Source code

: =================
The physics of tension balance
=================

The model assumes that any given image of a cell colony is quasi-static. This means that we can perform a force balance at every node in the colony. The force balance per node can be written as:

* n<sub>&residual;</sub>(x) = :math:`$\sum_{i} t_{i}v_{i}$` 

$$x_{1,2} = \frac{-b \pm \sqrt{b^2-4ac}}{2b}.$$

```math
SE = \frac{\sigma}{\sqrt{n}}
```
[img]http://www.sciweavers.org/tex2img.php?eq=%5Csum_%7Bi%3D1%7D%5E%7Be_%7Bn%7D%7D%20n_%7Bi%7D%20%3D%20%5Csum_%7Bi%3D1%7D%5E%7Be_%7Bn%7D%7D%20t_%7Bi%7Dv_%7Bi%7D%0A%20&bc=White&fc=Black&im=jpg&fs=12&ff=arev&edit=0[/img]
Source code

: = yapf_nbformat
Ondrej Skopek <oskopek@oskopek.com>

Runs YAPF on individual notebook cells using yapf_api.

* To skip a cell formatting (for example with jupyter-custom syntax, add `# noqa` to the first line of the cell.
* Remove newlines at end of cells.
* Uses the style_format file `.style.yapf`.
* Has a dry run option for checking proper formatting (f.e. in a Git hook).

==============================

▶ THE PROBLEM
Every record, copied exactly, is the expected answer.

▶ RESULT OF THIS TASK
Source code

: =================
The physics of tension balance
=================

The model assumes that any given image of a cell colony is quasi-static. This means that we can perform a force balance at every node in the colony. The force balance per node can be written as:

* n<sub>&residual;</sub>(x) = :math:`$\sum_{i} t_{i}v_{i}$` 

$$x_{1,2} = \frac{-b \pm \sqrt{b^2-4ac}}{2b}.$$

```math
SE = \frac{\sigma}{\sqrt{n}}
```
[img]http://www.sciweavers.org/tex2img.php?eq=%5Csum_%7Bi%3D1%7D%5E%7Be_%7Bn%7D%7D%20n_%7Bi%7D%20%3D%20%5Csum_%7Bi%3D1%7D%5E%7Be_%7Bn%7D%7D%20t_%7Bi%7Dv_%7Bi%7D%0A%20&bc=White&fc=Black&im=jpg&fs=12&ff=arev&edit=0[/img]
Source code

: = yapf_nbformat
Ondrej Skopek <oskopek@oskopek.com>

Runs YAPF on individual notebook cells using yapf_api.

* To skip a cell formatting (for example with jupyter-custom syntax, add `# noqa` to the first line of the cell.
* Remove newlines at end of cells.
* Uses the style_format file `.style.yapf`.
* Has a dry run option for checking proper formatting (f.e. in a Git hook).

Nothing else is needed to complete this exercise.